**WHAT YOU SHOULD DO:**
Only the lines below between the ones containing "left wrist: (226, 247)" and "nose: (311, 103)", inclusive, are to be reproduced, each exactly as it stands.

**RECORDS PROVIDED:**
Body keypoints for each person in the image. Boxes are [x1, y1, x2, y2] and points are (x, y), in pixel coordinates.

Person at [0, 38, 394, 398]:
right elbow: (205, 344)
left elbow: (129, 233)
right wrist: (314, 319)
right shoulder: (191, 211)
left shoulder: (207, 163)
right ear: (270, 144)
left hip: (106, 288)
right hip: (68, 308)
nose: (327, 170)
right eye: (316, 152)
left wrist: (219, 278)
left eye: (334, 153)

* * *

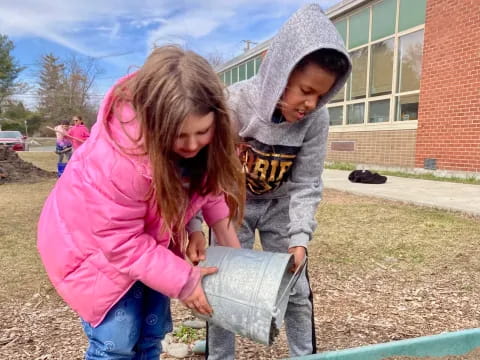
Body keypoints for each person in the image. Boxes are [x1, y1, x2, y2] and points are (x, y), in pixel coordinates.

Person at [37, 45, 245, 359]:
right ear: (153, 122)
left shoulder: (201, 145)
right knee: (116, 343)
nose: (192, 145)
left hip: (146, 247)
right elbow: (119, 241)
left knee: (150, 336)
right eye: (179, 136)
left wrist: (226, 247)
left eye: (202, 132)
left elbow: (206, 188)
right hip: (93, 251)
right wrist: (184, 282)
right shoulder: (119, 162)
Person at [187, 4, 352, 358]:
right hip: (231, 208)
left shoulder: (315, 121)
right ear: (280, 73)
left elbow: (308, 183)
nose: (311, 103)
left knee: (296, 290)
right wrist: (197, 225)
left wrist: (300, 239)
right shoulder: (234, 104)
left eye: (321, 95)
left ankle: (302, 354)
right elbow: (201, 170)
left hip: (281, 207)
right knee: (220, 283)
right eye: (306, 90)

---

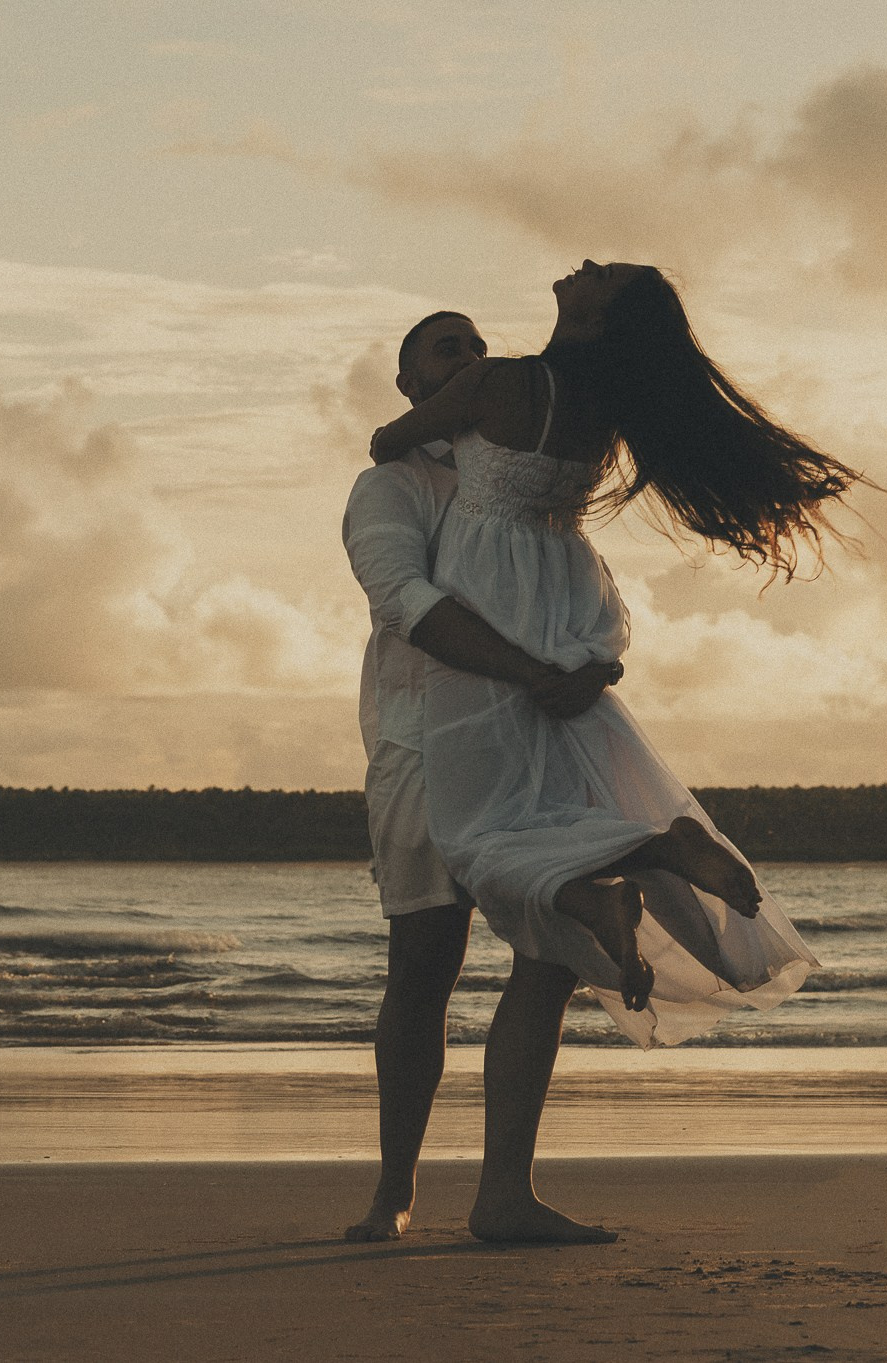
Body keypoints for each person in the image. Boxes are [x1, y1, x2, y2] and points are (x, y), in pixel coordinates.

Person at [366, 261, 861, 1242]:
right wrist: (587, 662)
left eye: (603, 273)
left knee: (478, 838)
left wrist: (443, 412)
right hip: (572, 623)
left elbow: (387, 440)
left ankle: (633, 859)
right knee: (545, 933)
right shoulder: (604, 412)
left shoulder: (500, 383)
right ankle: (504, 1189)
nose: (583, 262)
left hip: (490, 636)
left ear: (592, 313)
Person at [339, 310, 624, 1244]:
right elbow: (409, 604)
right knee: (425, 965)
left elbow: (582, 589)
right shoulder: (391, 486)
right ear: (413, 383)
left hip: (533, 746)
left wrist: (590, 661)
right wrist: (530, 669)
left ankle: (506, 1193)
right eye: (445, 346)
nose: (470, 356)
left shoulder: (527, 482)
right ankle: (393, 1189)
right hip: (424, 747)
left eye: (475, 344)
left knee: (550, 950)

**EXERCISE RESULT:**
left wrist: (226, 247)
left eye: (202, 132)
left elbow: (206, 188)
right hip: (93, 251)
right wrist: (184, 282)
right shoulder: (119, 162)
Person at [187, 4, 352, 358]:
right hip: (231, 208)
left shoulder: (315, 121)
right ear: (280, 73)
left elbow: (308, 183)
nose: (311, 103)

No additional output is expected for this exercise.